== Problem to solve ==
Edit the part that opens with the line containing "Page size: 2001x1125." and runs through the end of the data so that "bounding box" becomes "enclosing box", changing nothing else. Return only that part.

* Start Information shown *

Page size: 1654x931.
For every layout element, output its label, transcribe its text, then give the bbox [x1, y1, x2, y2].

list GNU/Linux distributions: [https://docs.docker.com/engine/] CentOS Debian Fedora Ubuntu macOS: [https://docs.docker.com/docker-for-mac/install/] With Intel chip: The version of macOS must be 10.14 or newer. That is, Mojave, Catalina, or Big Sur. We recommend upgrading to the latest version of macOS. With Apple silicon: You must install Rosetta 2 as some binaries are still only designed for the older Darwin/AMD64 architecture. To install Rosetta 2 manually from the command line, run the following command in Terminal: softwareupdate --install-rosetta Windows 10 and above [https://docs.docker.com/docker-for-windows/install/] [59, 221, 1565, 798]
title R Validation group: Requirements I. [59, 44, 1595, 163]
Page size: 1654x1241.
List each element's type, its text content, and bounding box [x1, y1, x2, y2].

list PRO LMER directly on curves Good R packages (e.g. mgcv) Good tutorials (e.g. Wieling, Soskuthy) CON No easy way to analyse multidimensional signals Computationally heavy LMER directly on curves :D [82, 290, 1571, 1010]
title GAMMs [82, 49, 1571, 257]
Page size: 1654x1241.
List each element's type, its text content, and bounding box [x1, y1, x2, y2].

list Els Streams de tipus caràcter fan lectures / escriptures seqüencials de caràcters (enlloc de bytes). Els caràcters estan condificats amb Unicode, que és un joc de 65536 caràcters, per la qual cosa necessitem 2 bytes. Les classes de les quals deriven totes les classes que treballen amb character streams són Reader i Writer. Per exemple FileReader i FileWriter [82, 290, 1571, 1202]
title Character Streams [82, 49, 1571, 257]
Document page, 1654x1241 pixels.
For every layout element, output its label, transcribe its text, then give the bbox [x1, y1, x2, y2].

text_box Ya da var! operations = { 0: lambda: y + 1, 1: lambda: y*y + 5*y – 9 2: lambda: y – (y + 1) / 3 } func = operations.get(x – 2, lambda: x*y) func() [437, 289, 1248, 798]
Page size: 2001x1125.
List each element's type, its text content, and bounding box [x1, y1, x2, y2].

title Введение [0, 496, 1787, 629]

* End Information shown *

== Result for this task ==
Page size: 2001x1125.
List each element's type, its text content, and enclosing box [x1, y1, x2, y2].

title Введение [0, 496, 1787, 629]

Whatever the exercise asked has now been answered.